Во всяком случае слова Байрона относительно Pycco дышат неподдельной искренностью и восхищением.

Байрон заново перечитывает Руссо на берегах Женевского озера, но, повидимому, совершенно преодолевает реакционную сторону руссоизма. Руссо говорит в «Эмиле», книге, посвященной воспитанию нового человека: «Существовать — значит чувствовать, чувствительность предшествует сознанию и оберегает его. Чувство развивается в нас раньше, нежели создалось понятие или идея. Чувство и идея — это предметы тождественные, разница только в способе нашего занятия ими. Когда занятые предметом мы размышляем о себе, то это будет идея, добытая посредством рефлексии, а когда мы заняты получаемым впечатлением, а мыслим о предмете посредством, рефлексии, — то это будет чувство».

В дальнейшем Гарольд отказывается от этой слепой порабощенности чувства, как Байрон в четвертой песне отказывается от Руссо: «Будем же мыслить смело, постыдным отречением от разума был бы отказ от права мыслить. Свободная мысль — это наше последнее и единственное прибежище, по крайней мере для меня это всегда будет так. Хотя со дня нашего рождения и вхождения в человеческое общество способность мысли, как прометеевский огонь, стремятся погасить, бросить в цепи, тюрьму и подвергнуть пыткам. Свободная критическая мысль подавляется, подвергается гонению, ее окружают мраком, чтобы сияние истины не стало доступным миллионам неподготовленных умов. И все-таки свет разумной мысли станет достоянием всех, ибо время и искусство научат видеть и слепых».

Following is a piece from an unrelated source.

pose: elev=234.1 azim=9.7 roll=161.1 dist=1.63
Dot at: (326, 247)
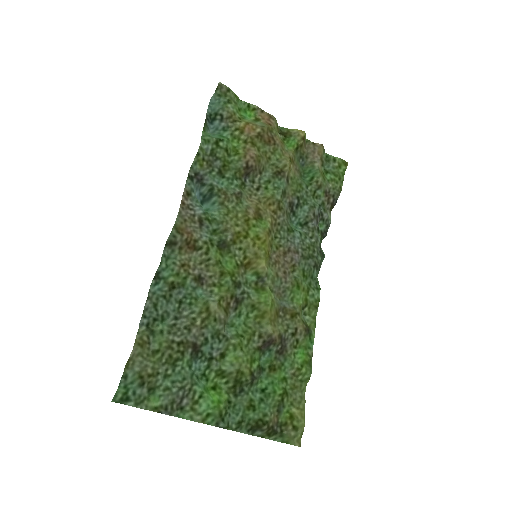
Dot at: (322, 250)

Если Байрон отошел от Руссо, как от писателя, влияния которого он им не отрицал, то о другом французском писателе, герой которого был несомненным предком Чайльд Гарольда, Байрон упомянул только однажды иронической строчкой «Бронзового века». Шатобриан, автдр «Ренэ», был для Байрона только «фабрикантом жития святых».

За два года до смерти Байрона Шатобриан писал в «Замогильных записках» о своем великом современнике: «Мы оба вожди литературных школ — он английской, а я французской. Мы оба путешествовали по Востоку. Пути наши пересекались, но мы никогда не виделись друг с другом. У нас были общие идеи. Почти одинаковая участь, если не одинаковые житейские повадки. „Ренэ“ опередил „Чайльд Гарольда“; Байрон, читающий и цитирующий всех современных французских поэтов, конечно, не может не знать меня. Отчего же он имел слабость ни разу не назвать моего имени? Неужели он боялся, умалить себя в глазах потомства, только, потому, что фара, зажженная на моей галльской ладье, указала кораблю Альбиона пути по морям, не исследованным дотоле».